5号駆逐戦車(ヤークトパンター)(SdKfz 173)
全長:        9.90m
車体長:       ?.??m
全幅:        3.42m
全高:        1.85m
重量:         46.0t
装甲:     最大100mm
乗員数:        5名

左写真は見てわかるように
WTMのやつです(^^;)
武装:71口径88mm砲×1
    7.92mm機関銃×1
動力:マイバッハ
    594馬力ガソリン機関
走行性能:最大速度:46km/h
       航続距離:???km
総生産台数:392両
 駆逐戦車とは分かりやすくいえば、装甲板付き自走対戦車砲といえる。ようは機動力と防御力のない牽引対戦車砲にそれらを与えるために生まれた。誤解のないように言っておくけども、牽引式対戦車砲はそれ自体に防御力がないけども、陣地構築などにより相当強化できる。穴を掘って対戦車砲砲身スレスレに地べたをつければ、発見されにくいし、攻撃も命中しにくい。そこに偽装屋根をつければ航空攻撃も安全だった。そのような防御強化された対戦車砲陣地はカノン砲の直撃は稀だったし、榴弾砲もしかりだった。実際に、「戦車を破壊するよりも対戦車砲を破壊するほうがよっぽど意義がある」と言った戦車戦のエースもいた。ただ、当然ながら、移動は不可能だった。移動させるには、展開解除してトラックなんかで牽引させて、その移動先にまた穴を掘らないといけないから、その苦労は並大抵ではなかった。かくして防御力のある自走対戦車砲の開発はなされた言える。
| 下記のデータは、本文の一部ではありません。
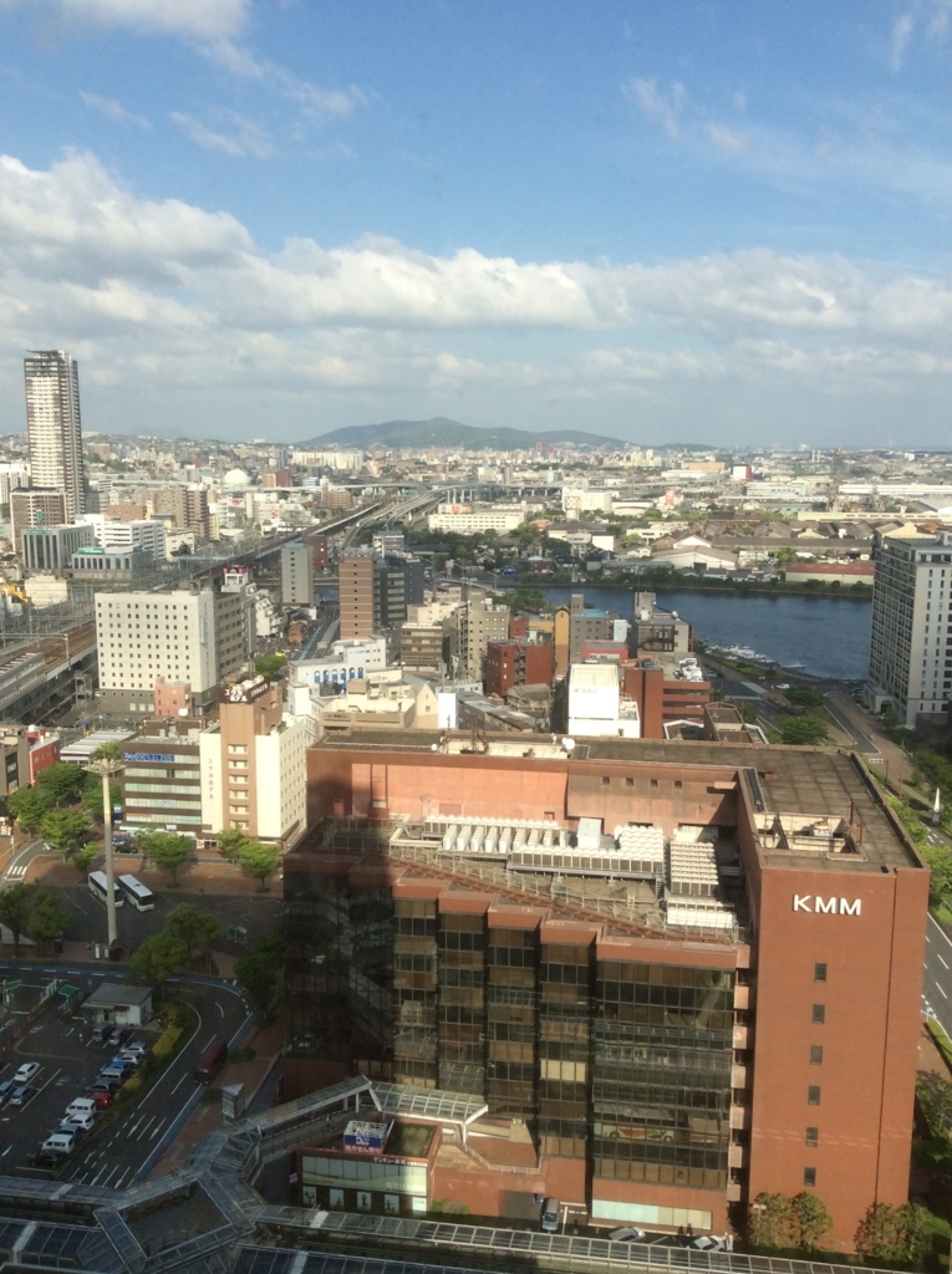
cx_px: 476
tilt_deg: -10.4
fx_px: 1176
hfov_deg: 44.1
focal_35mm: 32
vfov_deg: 56.9
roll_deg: -1.7
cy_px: 637
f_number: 2.4
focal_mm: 3.3
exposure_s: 1/1167
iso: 32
 後に「ヤークトパンター」と命名される駆逐戦車の開発開始時期は結構早く、1942年10月2日にその指令が出されている。条件としては71口径88mm砲の搭載だった。この当時は同じ71口径88mm砲搭載の対戦車自走砲「ナスホルン」(の試作型)が完成間近だったけども、ナスホルンはいかんせん防御力がなかく、応急的な戦闘車両というのは自認されていたのだろうか。ともあれ、この先進性は評価してよいだろう。車体には当時開発が完了してまもなかった5号戦車「パンター」が選ばれた。形状はパンター戦車の車体の傾斜装甲をそのまま上にもっていった感じで、それに大砲を積んだような形になっている。パンター戦車と比較して大砲が一回り大きいわりに重量はほぼ同じ。その分、前面装甲が100mmとパンター戦車(前面で120mm)よりは薄くはなっている。ただし、45°近くの傾斜が与えられている為被弾性は非常に良かった。特に駆逐戦車は砲塔がないので、よけいにその効果は高かった。
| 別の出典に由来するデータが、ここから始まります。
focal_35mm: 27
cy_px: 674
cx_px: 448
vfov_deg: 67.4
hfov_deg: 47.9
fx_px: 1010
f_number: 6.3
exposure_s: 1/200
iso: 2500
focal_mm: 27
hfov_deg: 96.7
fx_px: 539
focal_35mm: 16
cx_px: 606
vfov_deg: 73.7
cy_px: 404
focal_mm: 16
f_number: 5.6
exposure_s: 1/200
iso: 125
 1944年1月に試作車両が完成。早速量産が開始された。攻撃力に限っていえば最強で理論の上では1000m以内の距離ならば連合軍のどんな戦車も一撃で撃破できた。ソビエトのJS-2重戦車あたりは少し苦しいかもしれない。ただ、西側連合軍戦車ならば2000mの距離でも撃破できた。また、同じ大砲を搭載しているティーガー2重戦車は重量があるので機動性に難があったものの、こちらのヤークトパンターは機動性から言えばパンター戦車と同一だった。前にしか大砲を撃てないという欠点はあったものの、走・攻・守の3つがそろっていたヤークトパンターは最良の駆逐戦車として評価は高い。
 唯一、欠点といえば戦車よりは生産効率がよかったものの、1945年3月までに392両しか完成しなかった。さらなる不幸は、大量投入されたラインの守り作戦(バルジ作戦)で無為に攻勢に使われたため、燃料切れなどで泣く泣く放棄された車両も少なからずあった。
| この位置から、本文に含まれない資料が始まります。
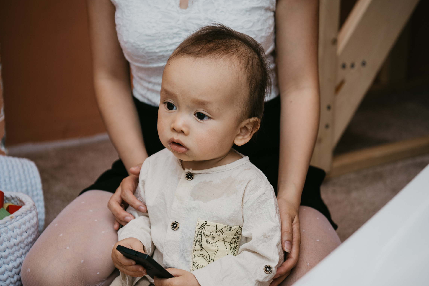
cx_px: 223
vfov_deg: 18.9
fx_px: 858
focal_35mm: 72
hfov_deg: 28.1
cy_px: 157
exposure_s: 1/160
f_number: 3.5
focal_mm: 65
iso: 100
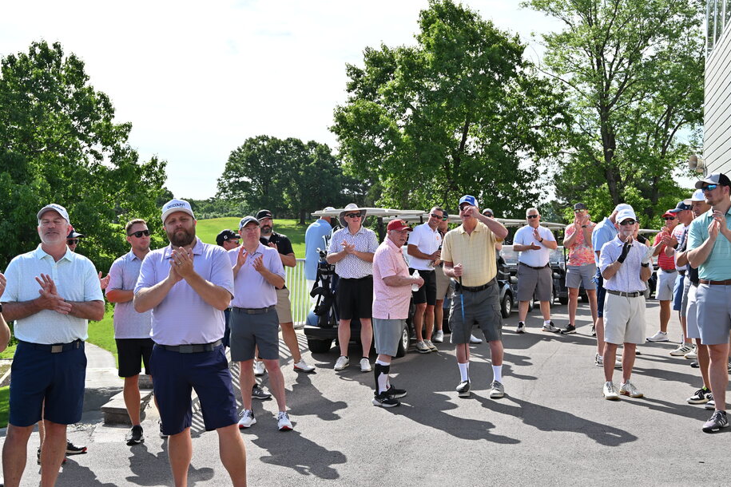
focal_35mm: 47
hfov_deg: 41.9
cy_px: 239
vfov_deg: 28.6
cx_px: 345
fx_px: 954
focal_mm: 42
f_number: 6.3
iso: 200
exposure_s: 1/800
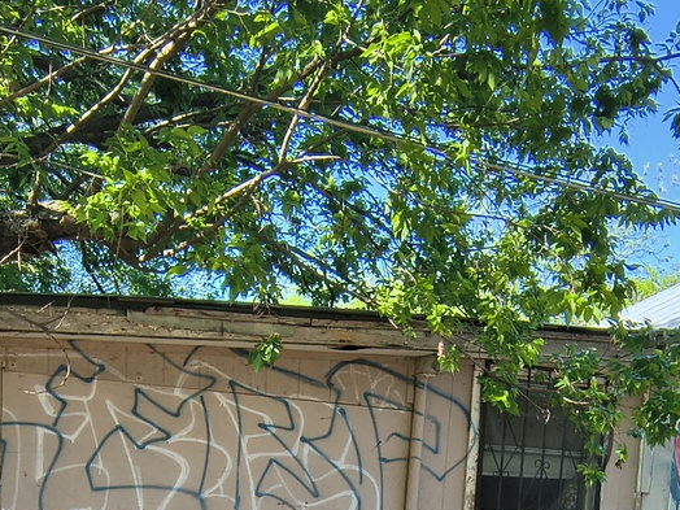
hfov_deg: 55.3
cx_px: 349
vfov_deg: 35.0
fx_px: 648
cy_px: 597
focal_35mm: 33
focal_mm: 2.13
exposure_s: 1/277
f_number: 2.2
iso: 100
 ヤークトパンターは駆逐戦車で、本来は戦車猟兵(対戦車砲兵)が指揮する駆逐戦車大隊に配備されていたけども、威力がある戦車が少ないという理由で、戦車部隊にも配備されていた。戦車的な機動的運用はできなかったと考えられるけども、そこは勤勉なドイツ人だから、前にしか撃てない駆逐戦車の欠点を克服して敵と互角以上に渡り合っていたのだろう。